The room’s biting cold continued to assault me—each inhale armed with arctic fingers that traced my spine, causing goose bumps to spread across my skin with yet another tremble.

Hunter’s eyes softened, brows pulling together in a look of concern. He stood and removed the gun and phone from his hoodie pocket—setting them far away from me and Franco. Then he undid the zipper, peeled it off his toned body, and wrapped his warm hoodie around my back—taking an extra moment to carefully tuck it over my shoulders so it wouldn’t fall.

With our faces only a couple of feet apart, our eyes met once more.

This time, it was the same compassionate stare he’d given me when he’d helped clean blood off my neck at the courthouse. When he held my hand while I got stitches and so many other times.

And it looked genuine—far from a psychotic person prepared to end the lives of innocent police.

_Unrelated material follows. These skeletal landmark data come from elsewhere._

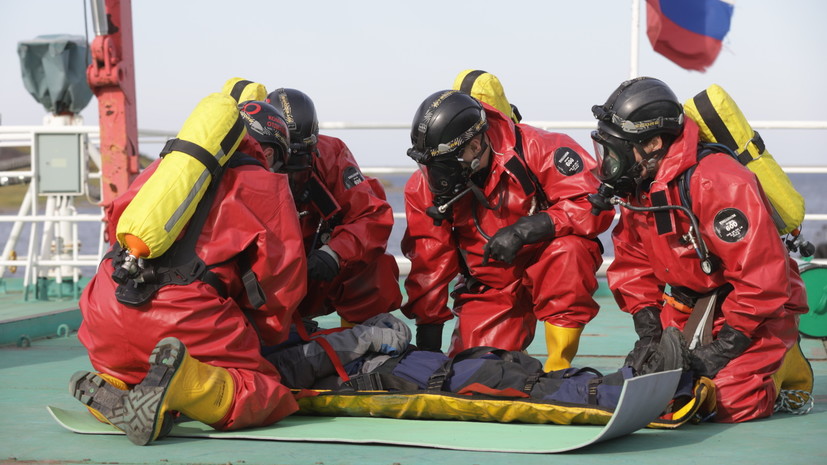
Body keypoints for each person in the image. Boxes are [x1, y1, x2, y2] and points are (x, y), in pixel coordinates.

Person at [69, 96, 307, 445]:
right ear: (271, 152)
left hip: (105, 306)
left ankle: (116, 383)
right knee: (266, 391)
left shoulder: (168, 166)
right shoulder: (266, 185)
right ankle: (187, 387)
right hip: (185, 315)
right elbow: (280, 283)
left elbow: (116, 222)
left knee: (134, 363)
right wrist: (263, 336)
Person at [589, 76, 814, 423]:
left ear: (653, 143)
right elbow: (632, 260)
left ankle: (787, 363)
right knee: (659, 390)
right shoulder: (640, 185)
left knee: (727, 400)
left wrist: (722, 350)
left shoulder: (718, 181)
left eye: (614, 150)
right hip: (689, 302)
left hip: (758, 309)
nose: (607, 163)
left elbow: (761, 280)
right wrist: (649, 332)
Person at [401, 89, 614, 370]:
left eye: (445, 164)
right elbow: (430, 263)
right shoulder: (423, 187)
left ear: (476, 146)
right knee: (473, 374)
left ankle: (558, 365)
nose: (436, 176)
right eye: (428, 164)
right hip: (492, 285)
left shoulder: (540, 148)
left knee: (571, 250)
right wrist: (428, 342)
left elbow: (593, 205)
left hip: (547, 263)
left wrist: (529, 228)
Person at [266, 313, 696, 414]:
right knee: (511, 385)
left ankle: (623, 379)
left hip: (408, 364)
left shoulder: (260, 326)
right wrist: (361, 336)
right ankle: (637, 393)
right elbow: (290, 370)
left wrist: (370, 330)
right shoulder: (254, 355)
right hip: (393, 377)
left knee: (520, 370)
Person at [266, 87, 402, 326]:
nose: (291, 176)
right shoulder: (242, 165)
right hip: (266, 280)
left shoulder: (330, 155)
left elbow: (372, 216)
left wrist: (334, 254)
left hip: (316, 269)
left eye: (300, 162)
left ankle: (368, 341)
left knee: (376, 266)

Making me wonder…

“You were never going to kill them,” I started. “Were you?”

Hunter stood up, and his shoulder muscles rounded as he shoved his hands into his pants pockets.

“No.” Hunter’s voice was low and sympathetic, and his posture was different than it had been before. Softer. Remorseful, even.

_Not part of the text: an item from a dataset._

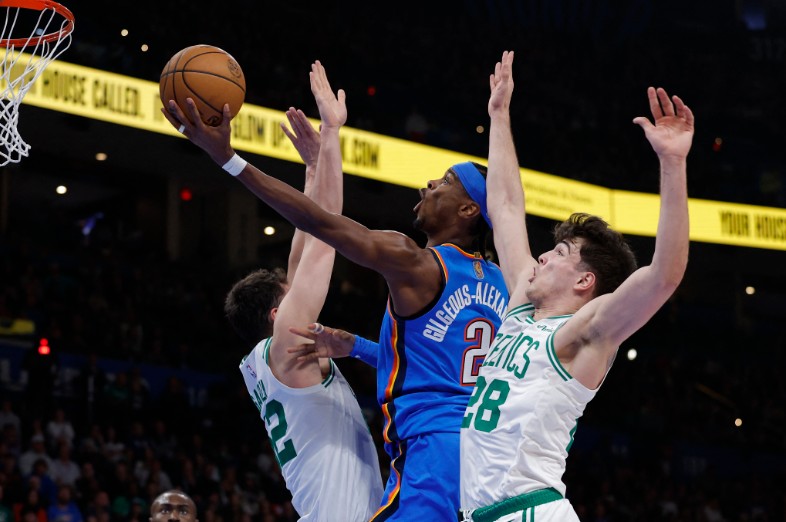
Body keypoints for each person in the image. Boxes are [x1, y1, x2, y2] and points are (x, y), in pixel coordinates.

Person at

He could be putting on an act, but he had nothing to gain by doing that now. Everyone was gone, so there was no threat of discovery—not realistically, anyway. The police search had come up empty, so he was probably in the clear.

I studied him closer, at the gentility pulsing through his gaze, and that’s when a sudden realization hit me.

“You were never going to kill me either, were you?” I whispered.

Hunter’s chest muscles rose and fell, and his eyebrows softened. When he spoke, his tone was low and full of pain.

“Of course not, Luna. I love you.”

A tornado of raw emotion whipped through me. Thank God I was theoretically safe, but why the hell did I have to go through all that terror for nothing? And why in the hell was I feeling this odd comfort—that even after all the pain Hunter had inflicted, our love had been real after all?

“Did you mean your threat against my dad?” My voice quivered. “Blocking his chance of getting out of prison?”

Hunter shook his head slowly, and swiped his lower lip with his thumb. “I wouldn’t do that to you.”

So, it had all been a bluff, then.

The rope in my gut loosened with the realization that my father wasn’t in danger, but I clenched my fists.

“Then why did you say it?” I demanded. Of all the bluffs, why that one?

Hunter looked at Franco, then back at me. “I didn’t expect you to come down here and find out my secret like this. I needed time to figure out my next steps and come up with a plan.Beforeexposing all this”—he motioned to the wall of weapons, the blood dripping from Franco—“to law enforcement.”

I gritted my teeth, as furious with his mind tricks as I was with myself because, thinking back on it, he never actually said he was going to kill me. He never denied it when I said it, but he never acknowledged that was his intention, either.

I’d made a lot of assumptions, and those assumptions kept me under his control.

“I thought you were going to kill me,” I snarled.

Hunter tilted his head. “I could never do anything to hurt you, Luna.”

My nostrils flared.

“Aside from holding me hostage, making me believe I was about to die, and tying my wrists together, right?” My voice dripped with venom, each word sharply articulated, cutting through the air like a knife.

He rubbed the back of his neck. “When I saw you here, I reacted on instinct. Self-preservation is a primal force. And like I said, I need you to listen to me.”

I raised my bound wrists. “Then why am I still tied?”

Hunter leaned his back against the stone wall and put his hands back into his pockets.

“We need to talk, and we can’t do that if you keep trying to run from me.”